I saw this interesting article in the Washington Post on Japanese rice. A few years back, I remember reading Francis Fukuyama, who argued that Japanese capitalism was different from American capitalism because nationalism played a much larger role in certain parts of the country's spending habits. According to Fukuyama, the Japanese didn't mind spending twice the price for Japanese rice because it was part of the national character. The Washington Post agrees:
As in much of Asia, rice is much more than a food to the Japanese and it is not really intended for export. It is a traditional symbol of plenty and a cultural touchstone.
It's an interesting phenomenon: Japanese rice is sitting unsold in warehouses while people around the world are starving and rioting, and yet the Japanese farmers are also in financial straights. The price of Japanese rice, along with the cost of production, is so high that even if they slashed prices drastically, it's unlikely that they would be able to sell their rice to the rest of the world that needs it.

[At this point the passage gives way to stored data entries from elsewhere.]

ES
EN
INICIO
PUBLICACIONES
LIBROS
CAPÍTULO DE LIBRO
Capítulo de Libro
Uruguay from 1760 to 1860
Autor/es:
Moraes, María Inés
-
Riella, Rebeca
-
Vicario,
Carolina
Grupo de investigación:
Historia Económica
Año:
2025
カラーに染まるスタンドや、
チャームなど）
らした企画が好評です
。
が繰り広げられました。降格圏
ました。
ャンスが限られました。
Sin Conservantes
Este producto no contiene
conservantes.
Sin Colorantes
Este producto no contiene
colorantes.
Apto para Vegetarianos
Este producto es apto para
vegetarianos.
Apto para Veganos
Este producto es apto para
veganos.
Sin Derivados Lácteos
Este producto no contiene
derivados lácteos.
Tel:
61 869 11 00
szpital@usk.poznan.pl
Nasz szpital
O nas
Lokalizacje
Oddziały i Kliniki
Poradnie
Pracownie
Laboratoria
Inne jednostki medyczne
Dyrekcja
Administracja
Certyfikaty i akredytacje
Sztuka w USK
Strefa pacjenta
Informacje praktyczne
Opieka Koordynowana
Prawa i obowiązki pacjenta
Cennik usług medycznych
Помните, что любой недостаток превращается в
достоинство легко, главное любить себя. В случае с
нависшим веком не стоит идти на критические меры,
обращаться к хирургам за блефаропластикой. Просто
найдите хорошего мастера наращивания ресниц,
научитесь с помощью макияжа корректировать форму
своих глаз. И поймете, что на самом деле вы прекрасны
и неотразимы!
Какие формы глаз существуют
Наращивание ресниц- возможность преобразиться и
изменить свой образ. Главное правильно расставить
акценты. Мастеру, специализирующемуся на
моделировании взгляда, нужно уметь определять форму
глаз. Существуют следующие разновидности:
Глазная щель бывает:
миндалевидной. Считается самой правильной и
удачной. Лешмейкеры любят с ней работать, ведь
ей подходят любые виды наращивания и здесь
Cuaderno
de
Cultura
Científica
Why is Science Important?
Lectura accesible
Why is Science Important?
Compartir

Americans have the opposite problem in terms of culture. We love the idea of American products, but most American people won't take a more expensive American brand over a foreign brand unless there is a noticeable difference in quality. It's only been in the last couple of years that "buy local" and "buy [more expensive] organic" has caught on in the U.S. Most of the time we just go for whatever is cheapest, which explains why we remain a net-import country, and which may also explain why America has fallen behind in the whole movement to stem global warming and reduce carbon emissions.
Both systems have problems. On the one hand, you have the American system that McDonalidizes the entire cultural landscape and (some argue) sustains poverty in the developing world. On the other, you have a farming system that protects small farmers but keeps them small and inefficient and prevents them from growing affordable food for a world that could use it.